Entstehung eines Wohnzimmers: 1. Die Decke

Hallo zusammen. 
Heute starte ich mit den Chroniken meiner Renovierung.
Fangen wir oben an...

Da meine Vormieter leider bei dem Versuch die Decke zu streichen
kläglichst gescheitert sind,
da sie offenbar weder streichen konnten,
noch den Unterschied zwischen Endlack und Grundierung kannten,
und ich diesen Anblick einfach mal satt hatte,
entschied ich mich also spontan, die alte Paneele zu entfernen.



Mir war klar, dass mir
nun einiges an Arbeit drohte,
doch ich ahnte nicht,
auf welch eine Entdeckungsreise
mit all ihren Höhen und Tiefen
ich mich begab…
Ein genaues Konzept,
wie der Raum später auszusehen hat, gab es anfangs einfach mal nicht.
Ich wollte den Raum quasi wachsen lassen.
(Ob das geklappt hat werdet Ihr dann später noch sehen;-))

Was ich unter der abgehängten Decke fand,
war dann auf den ersten Blick gar nicht mal so schrecklich
wie zunächst angenommen,
bis auf die Kabelanbindung, die mir klar machte,
warum vorher das Erdungskabel spannungsführend war.^^
Ich blickte also auf eine relativ ordentlich gestrichene Betondecke.
Ok… es waren natürlich etwa 125 Löcher drin,
da ja vorher die Unterkonstruktion dranhing,
aber ich musste sie nicht unbedingt unter Gipsplatten verstecken,
wozu ich ehrlich gesagt auch nicht sonderlich viel Lust hatte.

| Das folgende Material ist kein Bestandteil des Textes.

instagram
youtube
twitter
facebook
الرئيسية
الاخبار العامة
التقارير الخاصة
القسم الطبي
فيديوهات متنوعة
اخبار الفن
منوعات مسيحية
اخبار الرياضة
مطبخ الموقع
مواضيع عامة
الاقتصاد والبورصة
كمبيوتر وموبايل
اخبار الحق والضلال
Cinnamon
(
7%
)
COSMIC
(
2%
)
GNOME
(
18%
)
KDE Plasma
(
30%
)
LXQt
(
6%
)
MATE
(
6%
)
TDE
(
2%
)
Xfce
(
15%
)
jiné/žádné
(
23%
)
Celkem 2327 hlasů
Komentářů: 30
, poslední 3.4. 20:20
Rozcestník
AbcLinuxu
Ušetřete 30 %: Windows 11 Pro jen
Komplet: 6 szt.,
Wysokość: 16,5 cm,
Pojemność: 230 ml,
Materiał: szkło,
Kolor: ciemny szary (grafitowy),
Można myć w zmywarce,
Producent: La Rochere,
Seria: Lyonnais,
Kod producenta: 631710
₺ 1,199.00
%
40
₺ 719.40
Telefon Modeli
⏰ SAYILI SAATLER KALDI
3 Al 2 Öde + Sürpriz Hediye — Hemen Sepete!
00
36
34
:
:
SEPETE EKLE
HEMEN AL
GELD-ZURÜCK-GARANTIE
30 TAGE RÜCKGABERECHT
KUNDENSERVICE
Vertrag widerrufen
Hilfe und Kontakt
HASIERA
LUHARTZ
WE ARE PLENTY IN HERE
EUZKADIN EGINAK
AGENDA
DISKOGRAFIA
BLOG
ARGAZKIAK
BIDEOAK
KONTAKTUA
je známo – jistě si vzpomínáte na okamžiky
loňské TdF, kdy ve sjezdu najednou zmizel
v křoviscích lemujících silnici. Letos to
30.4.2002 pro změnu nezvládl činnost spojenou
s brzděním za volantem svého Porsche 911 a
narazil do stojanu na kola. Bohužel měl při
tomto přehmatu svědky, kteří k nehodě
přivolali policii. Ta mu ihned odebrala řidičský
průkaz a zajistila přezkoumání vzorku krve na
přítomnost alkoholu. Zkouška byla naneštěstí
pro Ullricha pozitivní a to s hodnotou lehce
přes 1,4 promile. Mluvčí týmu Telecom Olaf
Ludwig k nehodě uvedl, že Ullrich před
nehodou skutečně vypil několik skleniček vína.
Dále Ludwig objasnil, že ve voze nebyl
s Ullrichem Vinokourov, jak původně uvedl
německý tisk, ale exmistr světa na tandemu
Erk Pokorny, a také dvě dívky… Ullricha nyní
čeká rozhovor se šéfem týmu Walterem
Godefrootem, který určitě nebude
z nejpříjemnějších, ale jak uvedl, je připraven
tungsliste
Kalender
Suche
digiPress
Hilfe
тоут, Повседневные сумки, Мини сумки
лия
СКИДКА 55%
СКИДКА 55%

Also habe ich erst mal die Löcher zugespachtelt
und dann die Decke gestrichen.
Schon nach dem ersten Anstrich fiel mir auf,
dass der Malerspachtel,
mit dem ich die Löcher ausgebessert hatte,
etwas zu glatt war für die restliche Decke.
So fielen die ausgebesserten Stellen durch die fehlende Struktur
noch etwas ins Auge.
Außerdem bietet er wohl ohne Grundierung
nicht sonderlich viel Halt für die Farbe ^^.
Man lernt halt nie aus…
Zwei Farbschichten und etwas Schleifarbeit später
sah das Ergebnis dann aber schon wieder etwas Besser aus.